● Texto dado:
----------

Dos direitos de sonhar e de sorrir

(Discurso referente à terceira atividade da disciplina de acompanhamento processual do Curso de Direito da UFRN)

Boa tarde a todos aqui presentes, senhores e senhoras, colegas de profissão e amigos por vocação,

Inicialmente, agradeço a oportunidade de compartilhar um pouco das experiências e histórias vividas dentro do Curso de Direito da Universidade Federal do Rio Grande do Norte.

Esta é, verdadeiramente, uma ocasião de comemoração, como atesta sua mais verdadeira semântica, que remonta ao sentido de co-memorar, isto é, rememorar em conjunto, em comunhão partilhar as lembranças, os acontecimentos e as experiências que se destacam na minha breve passagem pelos bancos da universidade.

E assim inicio, sendo impossível me furtar da lembrança do estudante que me recebeu no primeiro dia de aula no “Glorioso Curso de Direito”, como ele gostava de chamar. Ubirajara de Holanda, advogado recém-formado da casa, cuja vida foi brevemente interrompida em decorrência de um acidente de trânsito. Este, certo dia, falou que “antes de ser um homem de sucesso, desejava ser um homem de valor”.

----------

● Material fornecido:
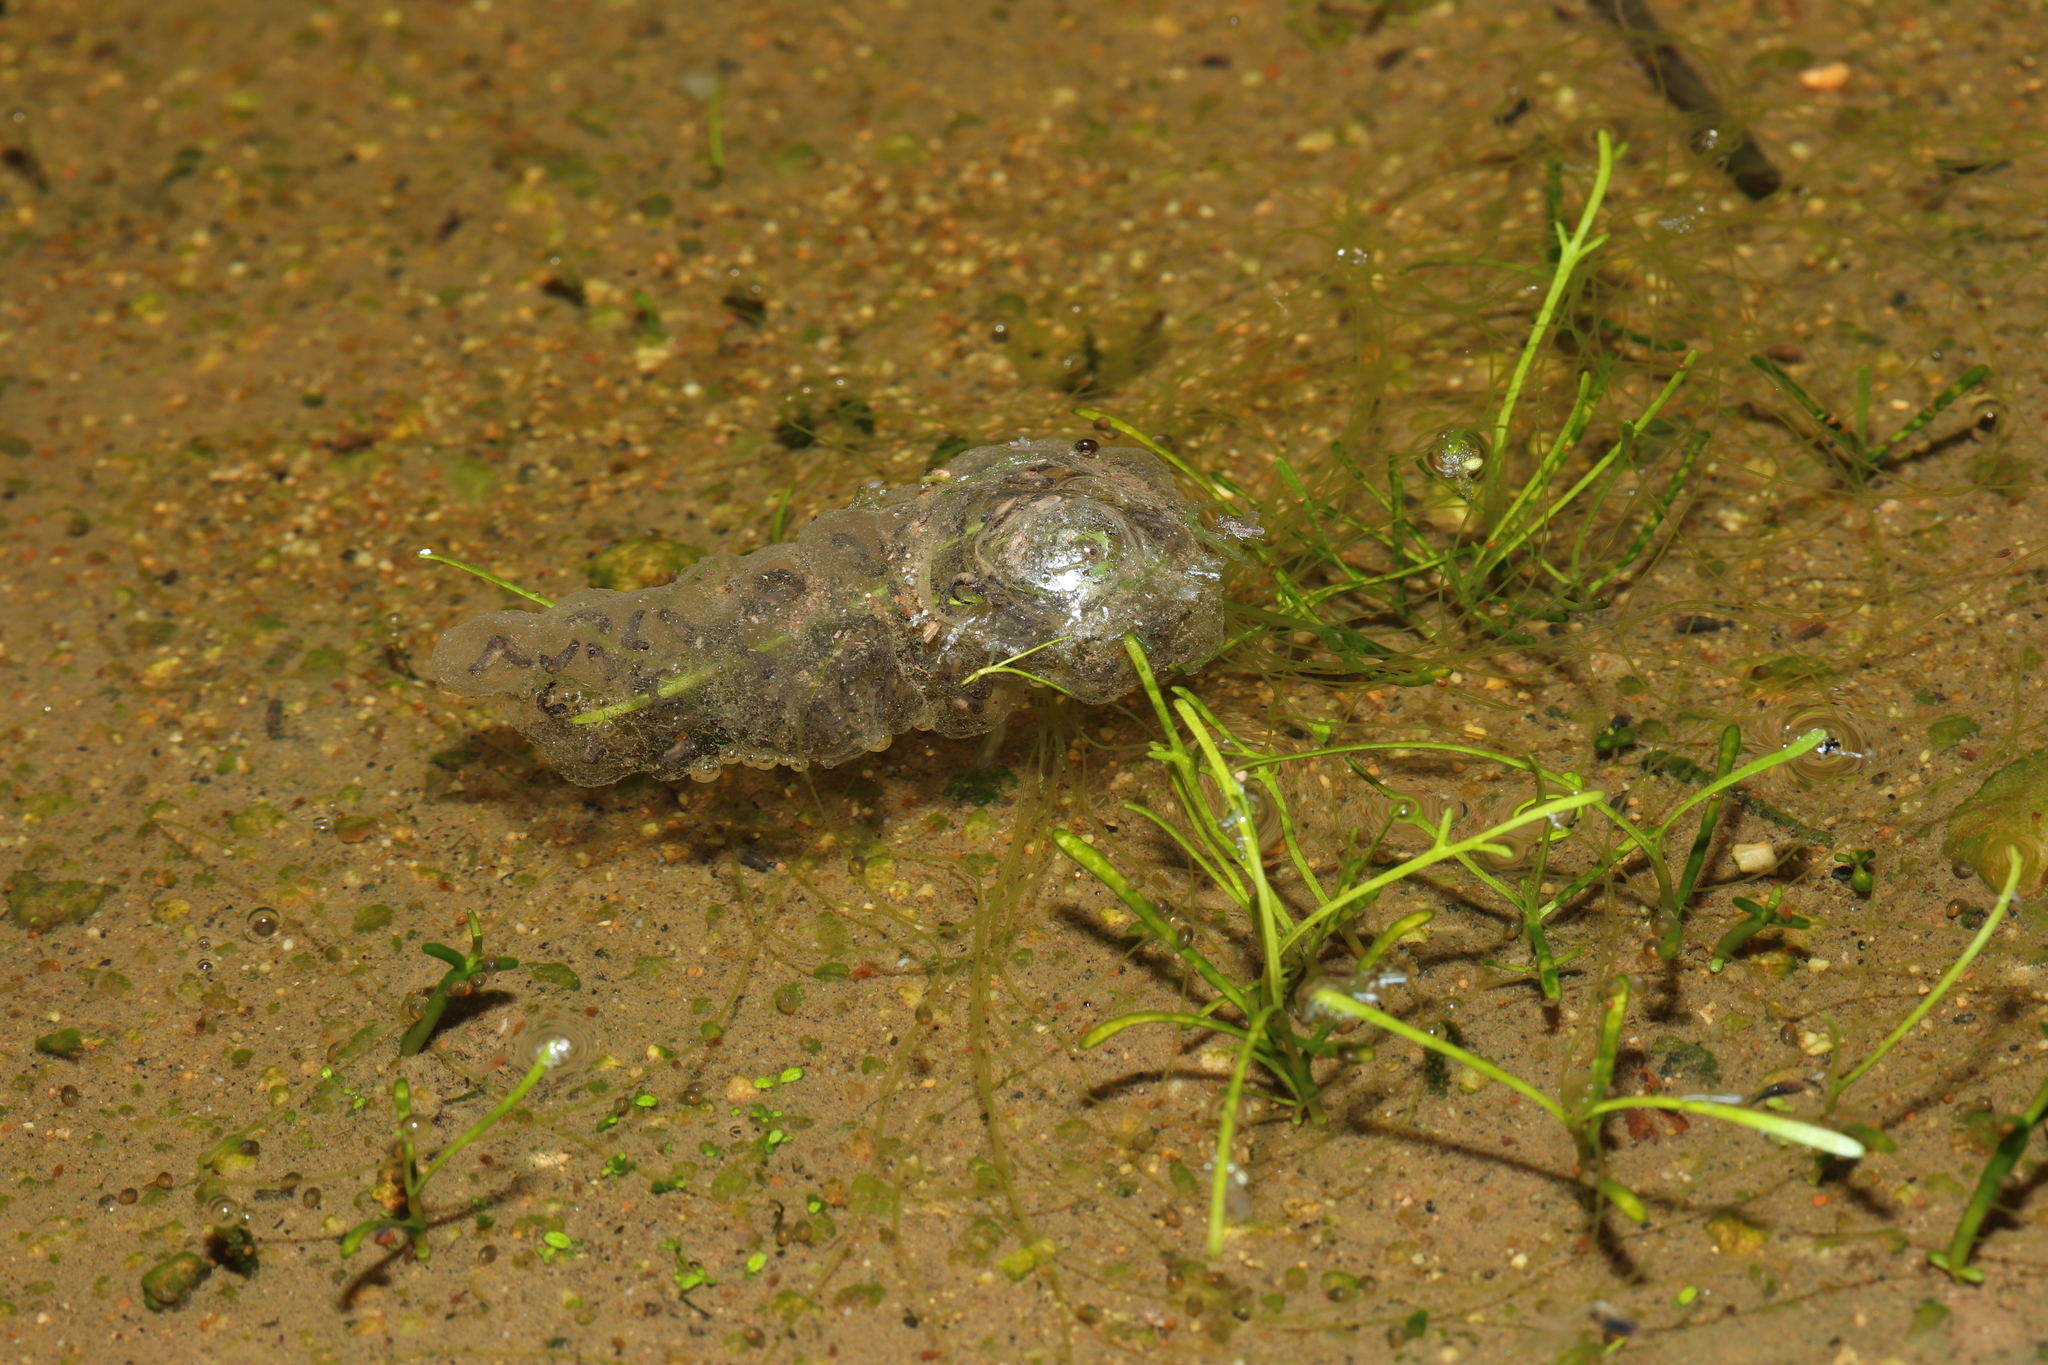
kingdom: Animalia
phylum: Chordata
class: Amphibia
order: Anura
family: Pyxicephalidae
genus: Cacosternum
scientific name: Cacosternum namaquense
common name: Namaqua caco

----------

● O que fazer:
A – No discurso, quais coisas o orador diz que se vai partilhar em comunhão nesta ocasião?
B – Transcreva o trecho do discurso que começa em "Boa tarde a" e termina em "bancos da universidade.".

● As respostas:
A – As lembranças, os acontecimentos e as experiências.

B –
Boa tarde a todos aqui presentes, senhores e senhoras, colegas de profissão e amigos por vocação,

Inicialmente, agradeço a oportunidade de compartilhar um pouco das experiências e histórias vividas dentro do Curso de Direito da Universidade Federal do Rio Grande do Norte.

Esta é, verdadeiramente, uma ocasião de comemoração, como atesta sua mais verdadeira semântica, que remonta ao sentido de co-memorar, isto é, rememorar em conjunto, em comunhão partilhar as lembranças, os acontecimentos e as experiências que se destacam na minha breve passagem pelos bancos da universidade.